[Assignment]
Everything from the opening line of the records below up to and including the line containing "index mcp: (92, 112)" should be retyped exactly, minus the pictures.

[Source information]
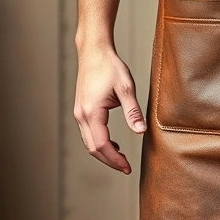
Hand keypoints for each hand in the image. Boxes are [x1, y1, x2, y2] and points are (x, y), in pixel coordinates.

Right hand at [73, 48, 145, 173]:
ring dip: (104, 152)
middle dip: (109, 160)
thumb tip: (141, 131)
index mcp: (92, 112)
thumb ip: (133, 112)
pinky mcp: (81, 109)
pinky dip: (99, 142)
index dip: (115, 160)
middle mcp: (81, 115)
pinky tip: (113, 142)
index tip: (127, 167)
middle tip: (125, 167)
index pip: (101, 145)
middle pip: (92, 148)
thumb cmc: (110, 66)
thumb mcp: (126, 88)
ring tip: (121, 158)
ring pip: (89, 142)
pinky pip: (88, 133)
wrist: (94, 51)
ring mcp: (79, 113)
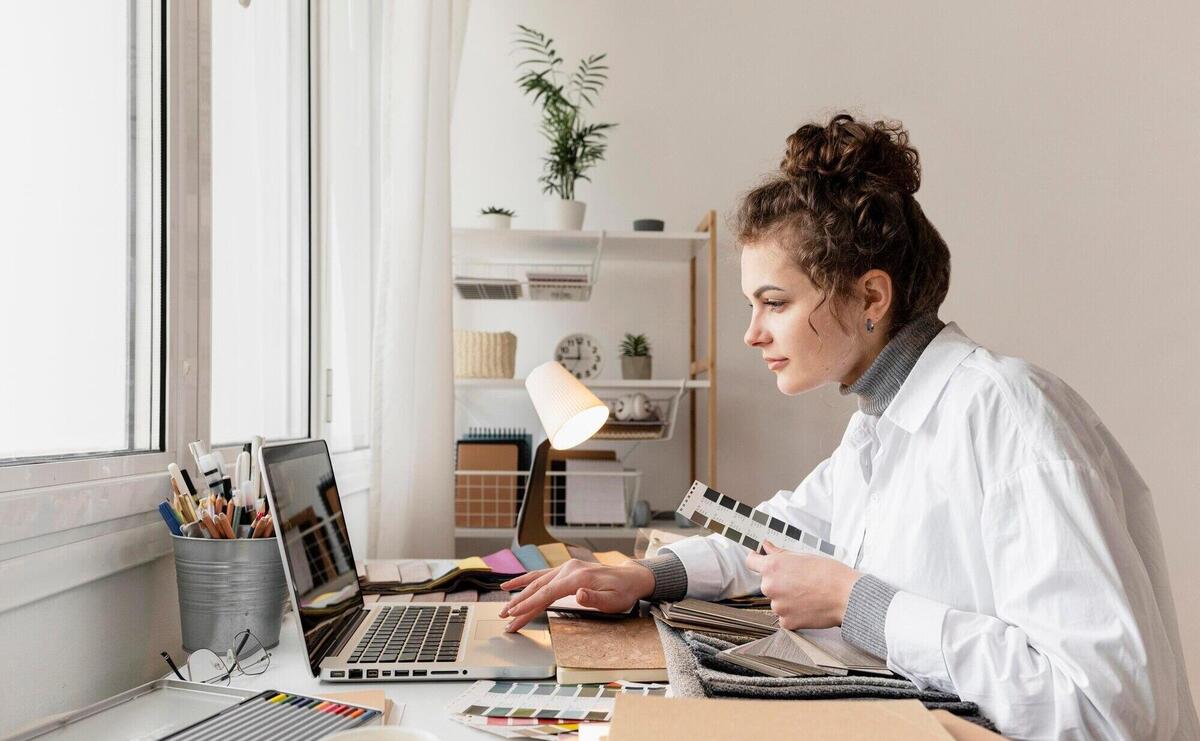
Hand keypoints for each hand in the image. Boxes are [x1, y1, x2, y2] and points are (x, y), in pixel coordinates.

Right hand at [498, 559, 655, 632]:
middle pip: (538, 588)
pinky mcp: (565, 570)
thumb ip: (595, 599)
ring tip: (504, 607)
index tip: (514, 614)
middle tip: (504, 618)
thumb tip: (578, 595)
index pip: (547, 593)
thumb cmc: (623, 591)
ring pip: (536, 582)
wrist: (631, 577)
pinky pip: (541, 575)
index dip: (528, 604)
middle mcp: (568, 569)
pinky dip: (525, 580)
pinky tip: (511, 585)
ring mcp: (566, 568)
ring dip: (519, 594)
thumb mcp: (615, 600)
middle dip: (519, 604)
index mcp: (577, 577)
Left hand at [745, 541, 860, 629]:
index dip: (756, 559)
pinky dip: (794, 613)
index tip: (760, 558)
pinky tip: (808, 606)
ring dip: (787, 598)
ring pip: (777, 600)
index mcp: (772, 567)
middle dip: (779, 581)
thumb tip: (766, 547)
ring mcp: (777, 606)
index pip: (751, 561)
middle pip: (767, 583)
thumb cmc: (830, 574)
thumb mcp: (803, 556)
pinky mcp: (786, 622)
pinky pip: (785, 616)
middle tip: (799, 580)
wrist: (847, 596)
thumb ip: (780, 553)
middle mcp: (770, 586)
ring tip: (808, 594)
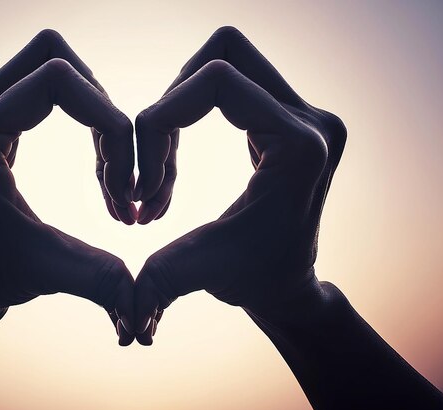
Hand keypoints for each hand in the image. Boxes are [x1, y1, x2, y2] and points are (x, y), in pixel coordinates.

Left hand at [0, 29, 135, 343]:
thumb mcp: (55, 273)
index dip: (107, 117)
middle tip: (118, 151)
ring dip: (90, 101)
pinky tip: (91, 149)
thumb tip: (142, 316)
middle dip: (99, 98)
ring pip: (43, 62)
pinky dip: (75, 108)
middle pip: (48, 53)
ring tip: (108, 156)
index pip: (54, 82)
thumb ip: (101, 281)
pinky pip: (36, 84)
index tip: (125, 172)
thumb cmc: (2, 280)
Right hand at [132, 26, 346, 343]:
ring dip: (180, 99)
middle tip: (152, 149)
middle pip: (224, 50)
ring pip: (227, 58)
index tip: (144, 177)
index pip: (217, 82)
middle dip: (172, 95)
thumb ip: (161, 284)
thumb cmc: (252, 279)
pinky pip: (232, 81)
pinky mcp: (290, 115)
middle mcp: (312, 119)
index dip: (162, 118)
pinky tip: (177, 150)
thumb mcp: (202, 271)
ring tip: (162, 156)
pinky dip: (193, 106)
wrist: (289, 283)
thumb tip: (130, 327)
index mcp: (300, 147)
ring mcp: (305, 113)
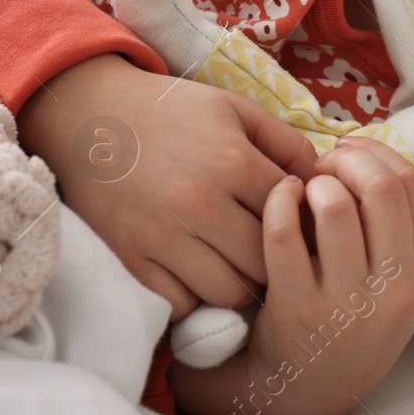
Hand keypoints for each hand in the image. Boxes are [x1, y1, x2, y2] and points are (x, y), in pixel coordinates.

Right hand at [17, 53, 320, 320]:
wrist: (90, 117)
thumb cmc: (171, 112)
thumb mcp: (235, 109)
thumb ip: (286, 143)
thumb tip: (323, 183)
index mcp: (232, 161)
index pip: (293, 217)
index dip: (306, 227)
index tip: (304, 228)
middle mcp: (199, 203)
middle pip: (266, 263)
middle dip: (279, 263)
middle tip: (279, 258)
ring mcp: (162, 236)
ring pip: (229, 292)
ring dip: (242, 286)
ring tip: (242, 269)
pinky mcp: (132, 259)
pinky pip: (182, 304)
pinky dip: (197, 298)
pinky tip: (201, 276)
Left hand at [175, 136, 413, 414]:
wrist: (302, 393)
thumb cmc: (344, 322)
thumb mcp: (391, 287)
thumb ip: (393, 229)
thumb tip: (368, 151)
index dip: (378, 154)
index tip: (352, 151)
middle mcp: (394, 292)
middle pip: (381, 189)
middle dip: (347, 159)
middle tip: (323, 164)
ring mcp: (347, 304)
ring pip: (334, 205)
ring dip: (312, 182)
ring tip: (300, 189)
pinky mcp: (296, 310)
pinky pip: (284, 232)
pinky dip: (277, 201)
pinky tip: (276, 200)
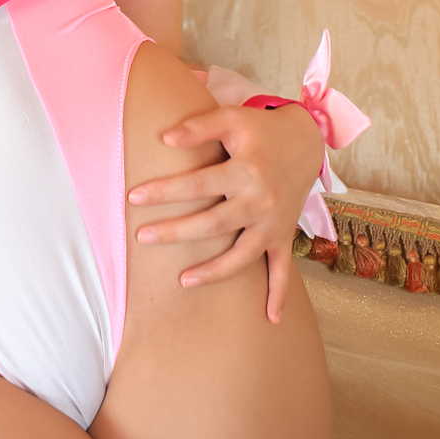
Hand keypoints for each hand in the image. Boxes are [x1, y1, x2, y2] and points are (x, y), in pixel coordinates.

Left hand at [128, 102, 325, 322]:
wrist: (305, 140)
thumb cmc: (259, 129)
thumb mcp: (231, 118)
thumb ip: (199, 126)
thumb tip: (165, 138)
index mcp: (246, 170)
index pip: (197, 185)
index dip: (164, 192)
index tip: (134, 198)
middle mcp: (261, 200)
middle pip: (213, 225)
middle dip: (176, 233)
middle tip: (142, 238)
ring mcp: (274, 222)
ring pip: (243, 256)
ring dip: (214, 272)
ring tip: (182, 281)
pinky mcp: (283, 234)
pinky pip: (283, 269)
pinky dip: (279, 295)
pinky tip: (270, 320)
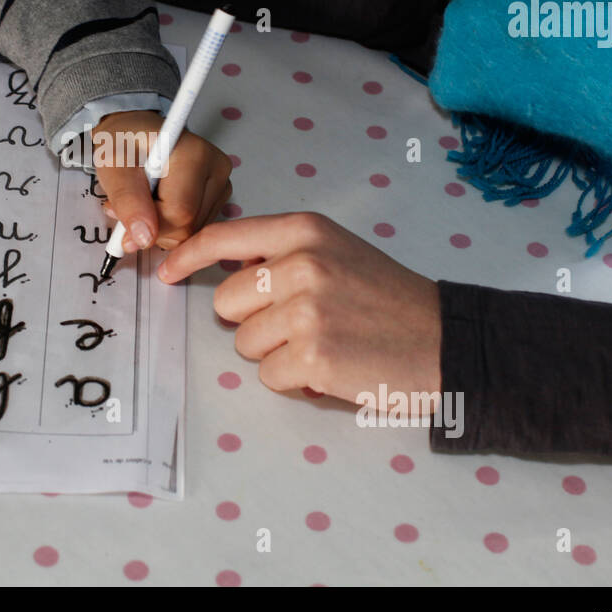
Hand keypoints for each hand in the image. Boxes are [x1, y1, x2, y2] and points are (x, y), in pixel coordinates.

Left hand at [92, 110, 232, 250]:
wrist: (132, 134)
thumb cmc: (124, 143)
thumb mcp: (113, 166)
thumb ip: (127, 202)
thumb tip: (144, 238)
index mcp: (195, 154)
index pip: (179, 214)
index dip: (148, 224)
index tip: (124, 213)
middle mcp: (216, 168)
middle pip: (188, 227)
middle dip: (153, 227)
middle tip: (130, 203)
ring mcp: (221, 184)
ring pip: (191, 232)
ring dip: (161, 227)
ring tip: (144, 199)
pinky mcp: (218, 197)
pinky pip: (194, 229)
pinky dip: (171, 225)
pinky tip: (159, 204)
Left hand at [158, 212, 440, 404]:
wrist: (446, 340)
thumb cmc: (388, 299)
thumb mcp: (336, 251)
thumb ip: (281, 252)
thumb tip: (220, 265)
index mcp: (305, 231)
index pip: (223, 237)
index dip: (187, 258)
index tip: (166, 274)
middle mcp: (301, 264)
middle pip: (225, 302)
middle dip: (252, 321)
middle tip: (301, 323)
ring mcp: (306, 310)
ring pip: (243, 343)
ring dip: (275, 352)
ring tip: (322, 342)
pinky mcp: (313, 356)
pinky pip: (268, 375)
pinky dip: (294, 380)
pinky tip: (330, 367)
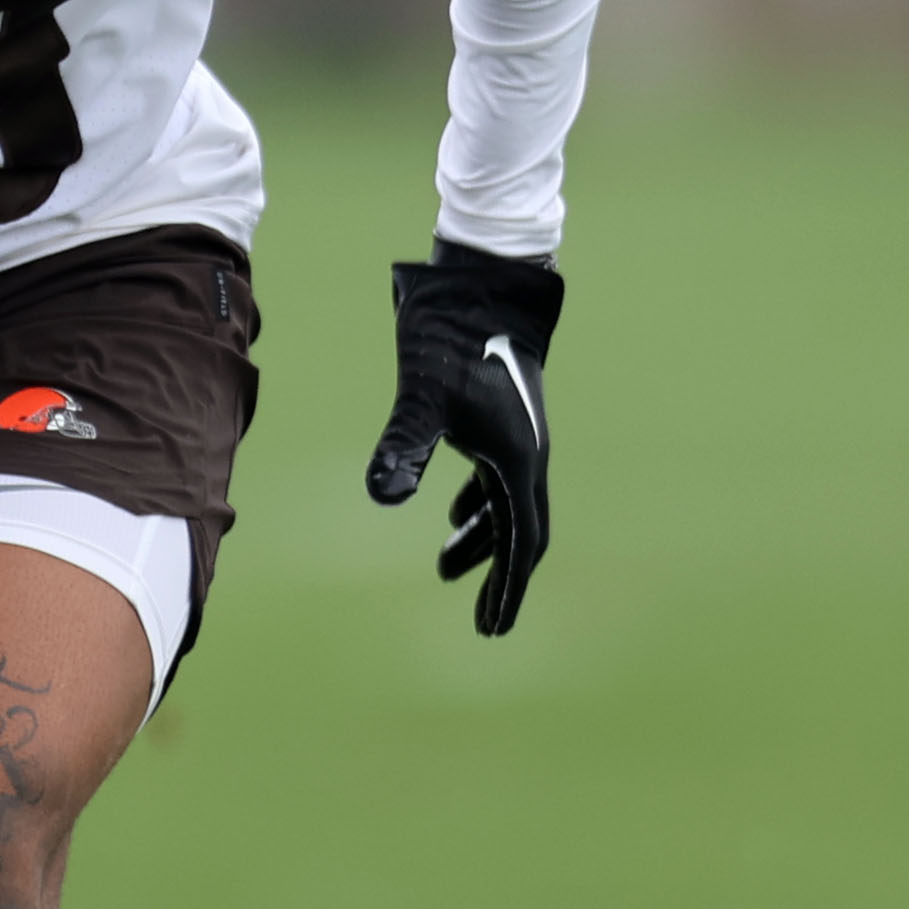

[Solution to this task]
Hand keypoints for each hand in the image. Boxes are [x1, y1, x2, y2] and points are (x, y), in pixel coordinates.

Right hand at [73, 48, 145, 173]:
ring dip: (104, 152)
middle dip: (109, 160)
thumb tip: (141, 131)
index mcp: (92, 112)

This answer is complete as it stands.